Voici un monde partagé entre violence et tendresse, claquement des mains et renversement des bustes, regards durs ou chargés de mansuétude, doigts pour caresser ou tordre le cou au destin, bassin centre de gravité ou origine des perditions, rigueur et plaisir, vitesse d'exécution et rafales de tournoiements. Avec l'aveuglante force de ces bêtes hérissées qui fondent sur leur proie pour la dévorer toute crue... Voici un espace voué à un mouvement hybride, où les images fusent comme des galaxies et des comètes : juste le temps de les percevoir et, pfft, tout n'est plus là. On passe d'une vitesse-lumière à autre chose. Pas de redondances, mais une débauche d'images nouvelles, renouvelées. Comme une source jaillissante intarissable.
Si les danseurs ont une énergie décapante et inépuisable, c'est que la musique les motive, les soutient, les cadre, les soulève. Dans leur vélocité ou leur lenteur. Un mariage d'amour entre ces pulsations, ces cris, ces rythmes et ces corps qui rentrent au cœur des notes comme pour en faire leur essence, leur encens, leur bain de jouvence et de renaissance.
Une part de sacralité dans ce spectacle époustouflant à la plasticité impeccable.

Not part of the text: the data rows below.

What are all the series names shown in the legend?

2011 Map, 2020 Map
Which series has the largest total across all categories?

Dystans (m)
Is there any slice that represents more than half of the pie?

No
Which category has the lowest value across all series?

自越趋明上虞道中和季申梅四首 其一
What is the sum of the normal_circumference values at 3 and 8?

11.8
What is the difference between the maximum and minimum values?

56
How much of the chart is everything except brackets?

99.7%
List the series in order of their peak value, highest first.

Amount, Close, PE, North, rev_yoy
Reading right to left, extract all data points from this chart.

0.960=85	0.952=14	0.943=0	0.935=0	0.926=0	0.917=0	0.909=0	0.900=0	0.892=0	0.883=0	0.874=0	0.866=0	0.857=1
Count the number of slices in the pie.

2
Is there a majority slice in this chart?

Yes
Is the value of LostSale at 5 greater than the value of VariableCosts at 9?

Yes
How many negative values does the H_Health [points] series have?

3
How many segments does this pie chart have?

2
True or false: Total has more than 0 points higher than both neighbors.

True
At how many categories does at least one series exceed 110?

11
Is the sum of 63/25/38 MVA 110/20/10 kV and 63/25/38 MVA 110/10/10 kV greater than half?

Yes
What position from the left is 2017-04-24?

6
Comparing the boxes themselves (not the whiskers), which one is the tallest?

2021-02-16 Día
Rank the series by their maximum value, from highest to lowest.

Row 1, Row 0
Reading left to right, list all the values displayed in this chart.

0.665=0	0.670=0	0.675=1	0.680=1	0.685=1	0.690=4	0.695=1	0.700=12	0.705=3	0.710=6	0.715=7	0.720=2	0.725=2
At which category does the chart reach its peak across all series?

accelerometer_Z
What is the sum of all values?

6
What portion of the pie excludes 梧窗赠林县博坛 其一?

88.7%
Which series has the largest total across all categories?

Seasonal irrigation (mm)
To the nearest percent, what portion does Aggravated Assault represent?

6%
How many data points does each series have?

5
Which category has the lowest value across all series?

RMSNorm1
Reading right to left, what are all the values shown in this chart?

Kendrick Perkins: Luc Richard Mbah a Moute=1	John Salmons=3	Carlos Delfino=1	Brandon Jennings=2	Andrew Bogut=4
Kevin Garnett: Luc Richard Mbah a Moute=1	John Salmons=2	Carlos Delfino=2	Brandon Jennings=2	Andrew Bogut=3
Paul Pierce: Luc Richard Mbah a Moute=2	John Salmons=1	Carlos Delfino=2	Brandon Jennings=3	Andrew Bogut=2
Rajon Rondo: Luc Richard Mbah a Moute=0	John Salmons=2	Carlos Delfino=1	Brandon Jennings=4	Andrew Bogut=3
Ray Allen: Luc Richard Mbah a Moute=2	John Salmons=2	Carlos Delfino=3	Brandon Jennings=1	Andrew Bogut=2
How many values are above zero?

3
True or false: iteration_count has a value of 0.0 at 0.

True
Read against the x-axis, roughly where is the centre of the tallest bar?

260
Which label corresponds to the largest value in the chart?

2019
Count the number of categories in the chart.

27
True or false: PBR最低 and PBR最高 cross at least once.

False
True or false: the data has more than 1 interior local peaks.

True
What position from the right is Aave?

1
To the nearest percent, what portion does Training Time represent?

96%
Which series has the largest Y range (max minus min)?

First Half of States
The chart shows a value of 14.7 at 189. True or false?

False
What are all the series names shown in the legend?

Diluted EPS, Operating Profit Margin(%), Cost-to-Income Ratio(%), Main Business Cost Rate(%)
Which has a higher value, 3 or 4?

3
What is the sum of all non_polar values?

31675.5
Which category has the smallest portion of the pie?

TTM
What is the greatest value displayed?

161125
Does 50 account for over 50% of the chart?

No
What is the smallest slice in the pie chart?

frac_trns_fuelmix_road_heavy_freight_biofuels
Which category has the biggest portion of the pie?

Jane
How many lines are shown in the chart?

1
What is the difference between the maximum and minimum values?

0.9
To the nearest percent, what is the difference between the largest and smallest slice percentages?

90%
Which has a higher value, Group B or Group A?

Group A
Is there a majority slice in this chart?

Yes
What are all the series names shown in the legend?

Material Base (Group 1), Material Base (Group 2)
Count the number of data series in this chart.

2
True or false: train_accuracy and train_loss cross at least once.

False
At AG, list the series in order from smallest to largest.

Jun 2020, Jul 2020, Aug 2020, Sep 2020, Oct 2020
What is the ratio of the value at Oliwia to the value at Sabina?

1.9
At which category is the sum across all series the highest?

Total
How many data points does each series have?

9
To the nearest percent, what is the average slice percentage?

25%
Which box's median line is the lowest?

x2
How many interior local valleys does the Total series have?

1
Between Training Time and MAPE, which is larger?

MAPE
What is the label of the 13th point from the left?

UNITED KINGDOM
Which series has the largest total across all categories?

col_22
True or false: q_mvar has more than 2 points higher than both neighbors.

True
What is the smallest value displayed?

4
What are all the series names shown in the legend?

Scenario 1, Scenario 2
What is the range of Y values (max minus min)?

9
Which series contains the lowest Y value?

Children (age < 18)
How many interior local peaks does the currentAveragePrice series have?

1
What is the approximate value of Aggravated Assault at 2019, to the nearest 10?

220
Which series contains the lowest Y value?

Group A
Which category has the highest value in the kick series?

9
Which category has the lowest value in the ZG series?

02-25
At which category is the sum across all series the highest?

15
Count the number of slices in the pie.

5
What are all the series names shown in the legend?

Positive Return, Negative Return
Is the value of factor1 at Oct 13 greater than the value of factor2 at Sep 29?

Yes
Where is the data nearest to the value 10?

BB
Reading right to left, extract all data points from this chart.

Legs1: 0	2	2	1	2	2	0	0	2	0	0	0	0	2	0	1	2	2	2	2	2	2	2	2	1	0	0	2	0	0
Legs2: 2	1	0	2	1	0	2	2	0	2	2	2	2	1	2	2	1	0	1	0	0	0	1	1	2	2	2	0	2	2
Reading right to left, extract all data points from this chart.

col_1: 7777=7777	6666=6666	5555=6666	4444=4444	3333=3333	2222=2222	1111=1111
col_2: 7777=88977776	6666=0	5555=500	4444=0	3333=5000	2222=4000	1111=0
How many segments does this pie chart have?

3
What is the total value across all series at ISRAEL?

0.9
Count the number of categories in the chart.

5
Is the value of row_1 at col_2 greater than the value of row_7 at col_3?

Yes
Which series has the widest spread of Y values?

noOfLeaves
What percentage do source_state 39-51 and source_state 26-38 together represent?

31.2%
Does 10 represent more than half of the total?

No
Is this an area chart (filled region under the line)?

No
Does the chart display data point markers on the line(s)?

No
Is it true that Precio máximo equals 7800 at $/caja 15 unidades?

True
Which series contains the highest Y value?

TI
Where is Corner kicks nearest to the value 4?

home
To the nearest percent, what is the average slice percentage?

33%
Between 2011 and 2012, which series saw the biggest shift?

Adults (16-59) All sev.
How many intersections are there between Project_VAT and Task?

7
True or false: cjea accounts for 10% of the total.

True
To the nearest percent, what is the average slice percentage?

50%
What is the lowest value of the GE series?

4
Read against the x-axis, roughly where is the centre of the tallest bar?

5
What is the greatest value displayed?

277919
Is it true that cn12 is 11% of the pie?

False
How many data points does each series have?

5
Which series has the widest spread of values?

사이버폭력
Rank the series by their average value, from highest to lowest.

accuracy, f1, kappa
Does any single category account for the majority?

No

On en reste tout simplement pantois. Dans ce métissage vertigineux, dans ce flot et flux continus, dans ce don des métamorphoses, dans cette gestuelle fulgurante, dans ces accélérations fluidifiées et cette virtuosité du geste (d'arrêts brusques en reprises tout en grâce d'une certaine ondulation), la fascination est ici un fait de rigueur.


*« Kaash », d'Akram Khan, se donne encore ce soir au Madina à 20h30.